:: Given passage ::
# # # # # # #
Replatforming doens’t have to be a leap of faith
Suppose you ask an adviser about their willingness to replatform. You will likely be treated to spicy language because changing platforms is a high-effort and risk event with no immediate payback. It has the potential for unwanted client disturbance, and there is no equivalent to Open Banking Regulations to control the switch process or timeline. Unless the service from the existing platform provider is shocking and impacts the client's experience, inertia will maintain the status quo. The tide is now turning as functionality from new entrants matures and switch workbenches are entering the market. Aviva announced their solution in Money Marketing on May 9th with claims of a 40% reduction in adviser effort through automated workflows. Other providers have developed or are developing switch workbenches, which will make replatforming less of a high-stakes leap of faith. So, how do you choose if replatforming is right for you?
This article will focus on a 3-step approach to platform selection that avoids buying a “better mousetrap” by re-imagining what a modern platform ecosystem can offer and how it will support your firm to deliver more value.
Step 1 Postcard from the future. Take a day out of the office with your team and imagine how your business could operate without legacy platform constraints:
The vision: future ways of working and propositional changes.
How will customer needs, preferences, and engagement be enhanced and pain points reduced?
The actions required to get there (people, process, technology, compliance ..).
The key assumptions aligned with measurable business outcomes, and the leading indicators that can be used to validate (or not).
Typically, this is a one-day facilitated workshop with the approach borrowed from agile product and proposition development. It fosters a collaborative environment and allows big leap-of-faith ideas to be clarified and tested before making any significant investment. The true advantage, however, lies in the consensus built amongst participants. This leads to genuine enrolment in the vision of the future business, making each member feel valued and integral to the decision-making process.
Step 2 Develop the operating model and ways of working. Articulate the future state target operating model assuming technology and process constraints are removed, and routine repeatable tasks are eliminated or automated. Ask yourself the following questions:
How many clients could we support if we offered a compelling digital customer experience?
How many hours could our advisers spend on client-facing activities per week?
What routine activities must be eliminated or automated to free up capacity for value-adding client-facing activities?
How could this impact client lifetime value, engagement, and referrals?
Answering these questions leads to producing a first-cut financial model and business case. We recommend modelling two scenarios:
Adopting a third-party platform provider with an easy-to-use, highly integrated tech stack and an award-winning BDM support and service model. Think P1, 7IM, Parmenion, Fundment, et-al. Firms stay focused on serving clients and don’t need to take on additional permissions and responsibilities or increase headcount. Advice over admin.
# # # # # # #
:: Requirement 1 ::
Using the replatforming article, explain in one to three sentences why advisers tend to resist changing platforms.
The replatforming article has no connection to the records that come next.

:: Supplied material ::
# # # # # # #
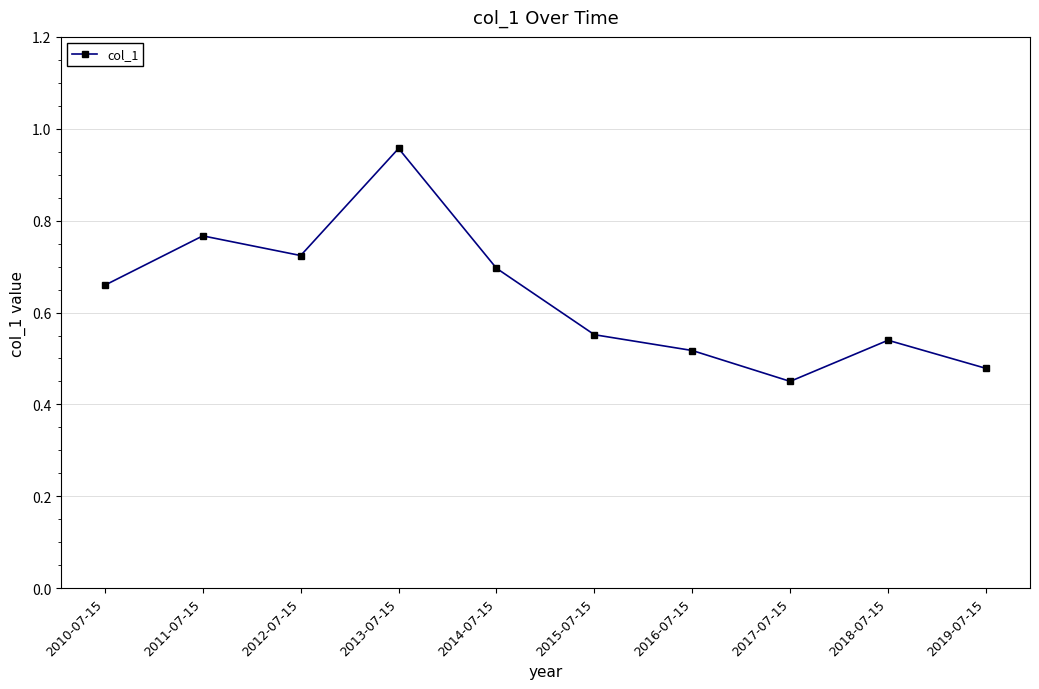

What position from the left is 2013-07-15?

4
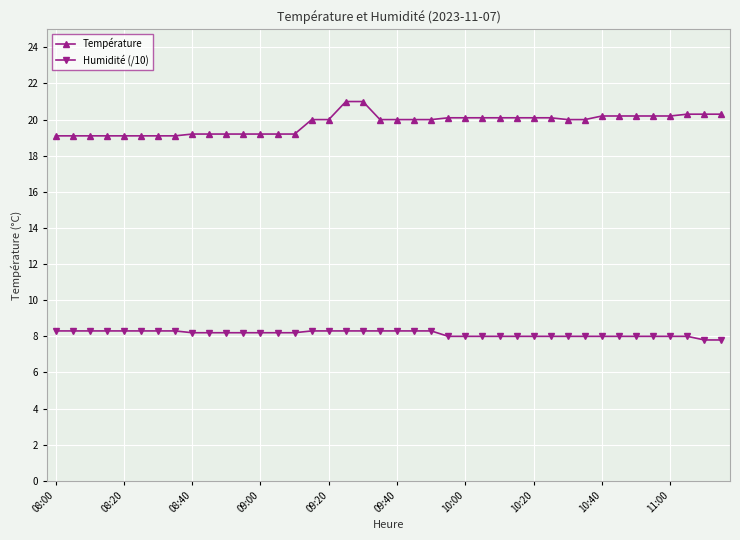

What is the value of the Température point at the 3rd from the left?

19.1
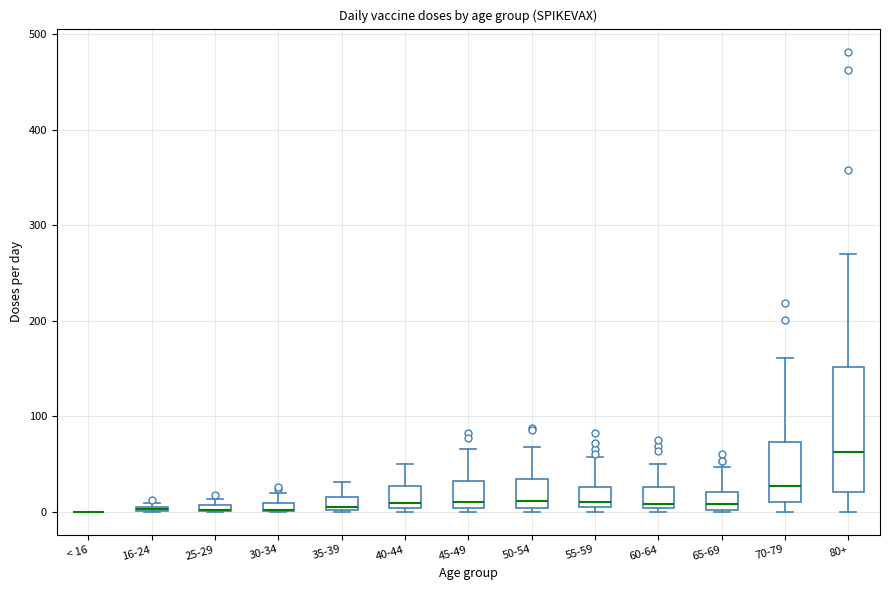

Where is the upper edge of the box for 30-34 on the y-axis? The values are not printed on the chart, so give them approximately, as read against the axis.

10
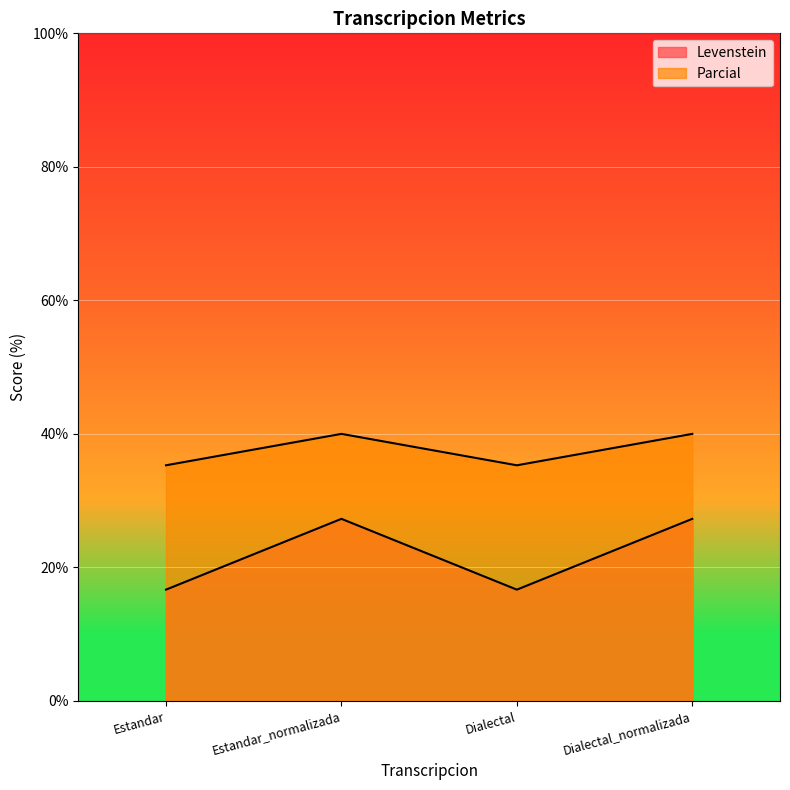

At which category does Levenstein reach its first local peak?

Estandar_normalizada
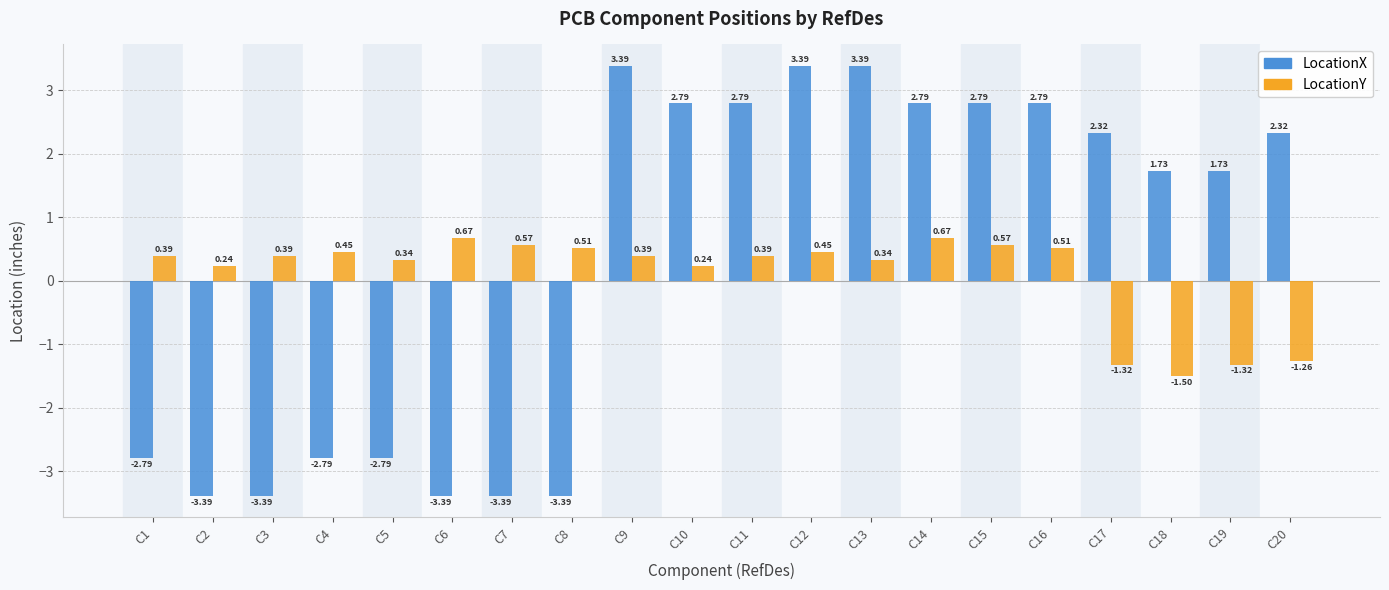

Rank the series at C7 from lowest to highest value.

LocationX, LocationY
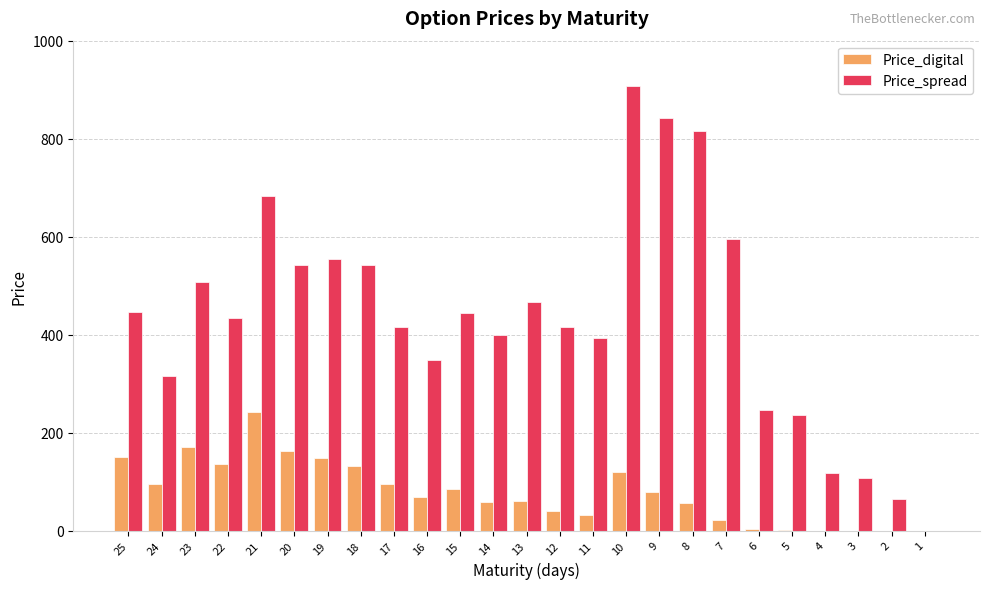

How many groups of bars are there?

25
# # # # # # #
:: Requirement 2 ::
Rewrite the records as a Markdown table with the columns Number and Line, starting with the line that contains "Rank the series" and going on through the end of the records. Leave out blank lines and the pictures.

:: Task response 1 ::
Changing platforms is a high-effort, risky event with no immediate payback, and it can cause unwanted disruption for clients. There is also no equivalent to Open Banking Regulations to control the switch process or timeline. So unless the current provider's service is shocking and affects the client's experience, inertia keeps things as they are.

:: Task response 2 ::
| Number | Line |
|---|---|
| 1 | Rank the series at C7 from lowest to highest value. |
| 2 | LocationX, LocationY |
| 3 | How many groups of bars are there? |
| 4 | 25 |